(Collected data entries)
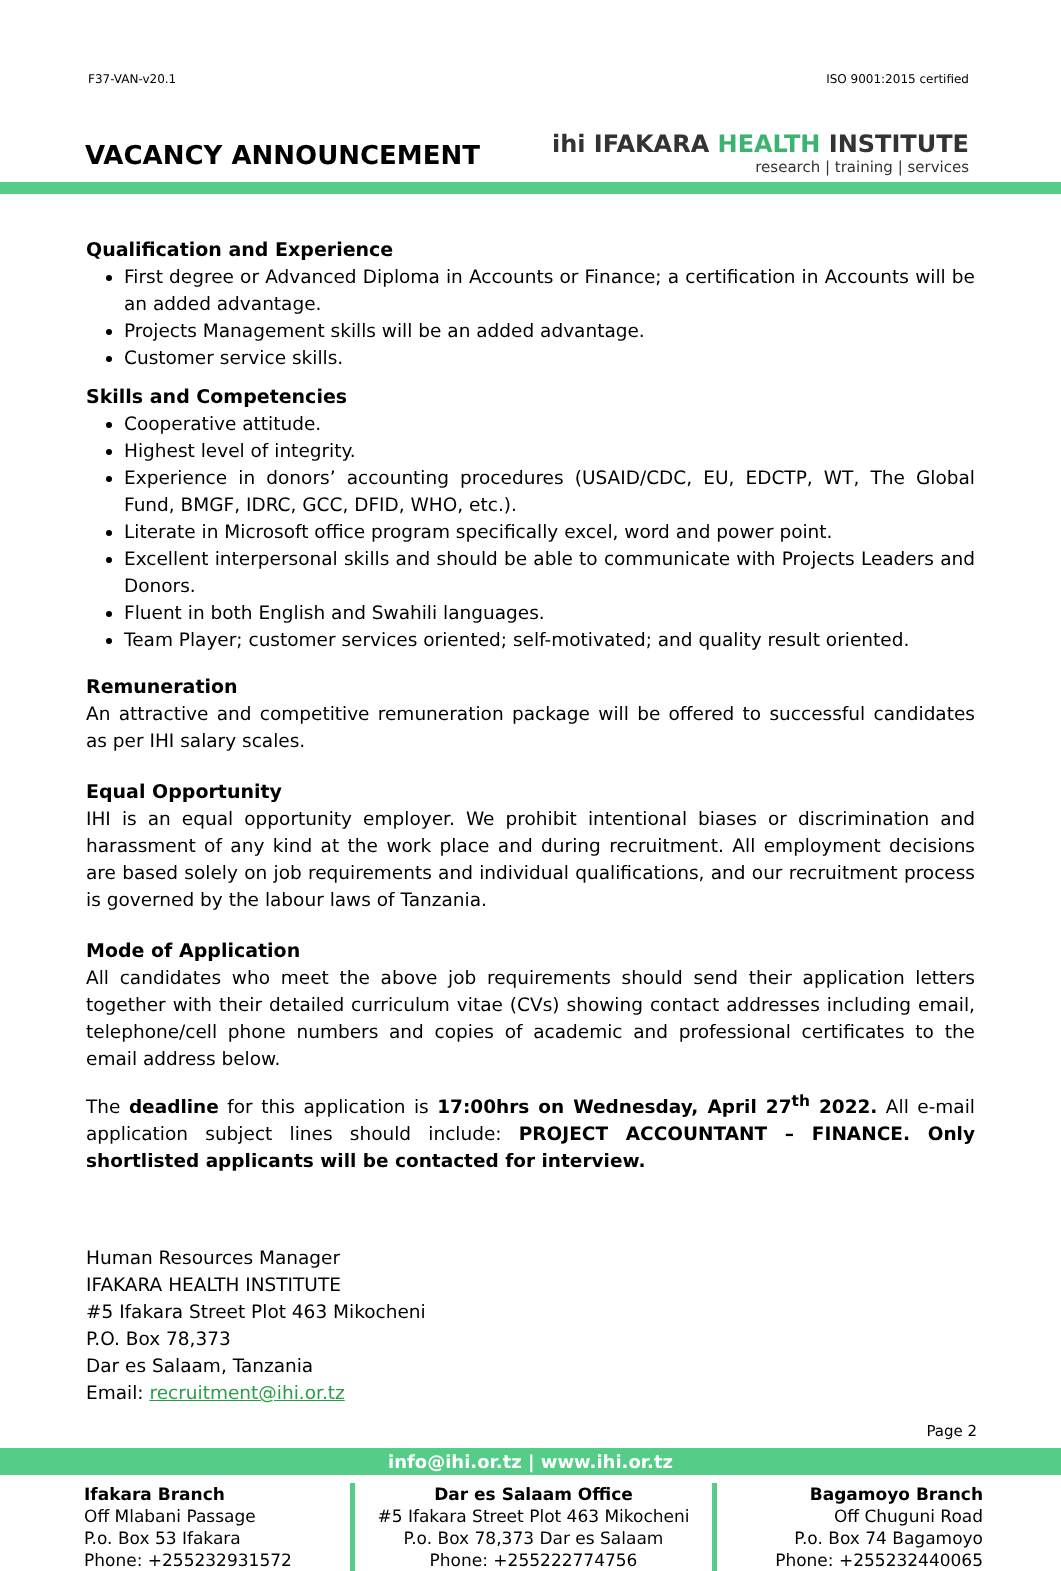F37-VAN-v20.1 ISO 9001:2015 certified
VACANCY ANNOUNCEMENT
ihi IFAKARA HEALTH INSTITUTE
research | training | services
Qualification and Experience
First degree or Advanced Diploma in Accounts or Finance; a certification in Accounts will be an added advantage.
Projects Management skills will be an added advantage.
Customer service skills.
Skills and Competencies
Cooperative attitude.
Highest level of integrity.
Experience in donors’ accounting procedures (USAID/CDC, EU, EDCTP, WT, The Global Fund, BMGF, IDRC, GCC, DFID, WHO, etc.).
Literate in Microsoft office program specifically excel, word and power point.
Excellent interpersonal skills and should be able to communicate with Projects Leaders and Donors.
Fluent in both English and Swahili languages.
Team Player; customer services oriented; self-motivated; and quality result oriented.
Remuneration
An attractive and competitive remuneration package will be offered to successful candidates as per IHI salary scales.
Equal Opportunity
IHI is an equal opportunity employer. We prohibit intentional biases or discrimination and harassment of any kind at the work place and during recruitment. All employment decisions are based solely on job requirements and individual qualifications, and our recruitment process is governed by the labour laws of Tanzania.
Mode of Application
All candidates who meet the above job requirements should send their application letters together with their detailed curriculum vitae (CVs) showing contact addresses including email, telephone/cell phone numbers and copies of academic and professional certificates to the email address below.
The deadline for this application is 17:00hrs on Wednesday, April 27<sup>th</sup> 2022. All e-mail application subject lines should include: PROJECT ACCOUNTANT – FINANCE. Only shortlisted applicants will be contacted for interview.
Human Resources Manager
IFAKARA HEALTH INSTITUTE
#5 Ifakara Street Plot 463 Mikocheni
P.O. Box 78,373
Dar es Salaam, Tanzania
Email: recruitment@ihi.or.tz
Page 2
info@ihi.or.tz | www.ihi.or.tz
Ifakara Branch
Off Mlabani Passage
P.o. Box 53 Ifakara
Phone: +255232931572
Dar es Salaam Office
#5 Ifakara Street Plot 463 Mikocheni
P.o. Box 78,373 Dar es Salaam
Phone: +255222774756
Bagamoyo Branch
Off Chuguni Road
P.o. Box 74 Bagamoyo
Phone: +255232440065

→ EXERCISE GOAL: Copy each line of the data that includes the word "services".

→ TASK RESPONSE:
research | training | services
Team Player; customer services oriented; self-motivated; and quality result oriented.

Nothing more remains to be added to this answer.